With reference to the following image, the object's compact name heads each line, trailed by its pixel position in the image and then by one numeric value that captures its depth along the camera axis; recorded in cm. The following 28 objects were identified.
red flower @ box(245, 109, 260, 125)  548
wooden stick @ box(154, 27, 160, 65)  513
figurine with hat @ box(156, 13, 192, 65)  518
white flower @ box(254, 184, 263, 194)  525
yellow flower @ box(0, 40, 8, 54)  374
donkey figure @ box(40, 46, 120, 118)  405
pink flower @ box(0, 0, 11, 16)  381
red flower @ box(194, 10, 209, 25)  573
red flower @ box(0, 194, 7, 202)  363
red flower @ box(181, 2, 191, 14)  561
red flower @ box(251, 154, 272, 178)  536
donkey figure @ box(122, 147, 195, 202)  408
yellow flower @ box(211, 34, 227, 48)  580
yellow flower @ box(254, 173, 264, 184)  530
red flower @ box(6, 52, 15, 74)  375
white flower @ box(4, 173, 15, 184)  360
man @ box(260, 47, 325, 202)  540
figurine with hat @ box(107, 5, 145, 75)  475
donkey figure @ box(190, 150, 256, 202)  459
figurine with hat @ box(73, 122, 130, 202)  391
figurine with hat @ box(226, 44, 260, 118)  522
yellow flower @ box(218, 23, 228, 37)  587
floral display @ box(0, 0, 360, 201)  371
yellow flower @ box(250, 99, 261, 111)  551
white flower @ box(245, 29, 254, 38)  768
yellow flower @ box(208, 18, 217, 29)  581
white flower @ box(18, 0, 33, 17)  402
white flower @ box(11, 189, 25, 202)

(Task statement) In the lines above, find each one with "figure" and list it.

(Response area)
donkey figure @ box(40, 46, 120, 118)  405
donkey figure @ box(122, 147, 195, 202)  408
donkey figure @ box(190, 150, 256, 202)  459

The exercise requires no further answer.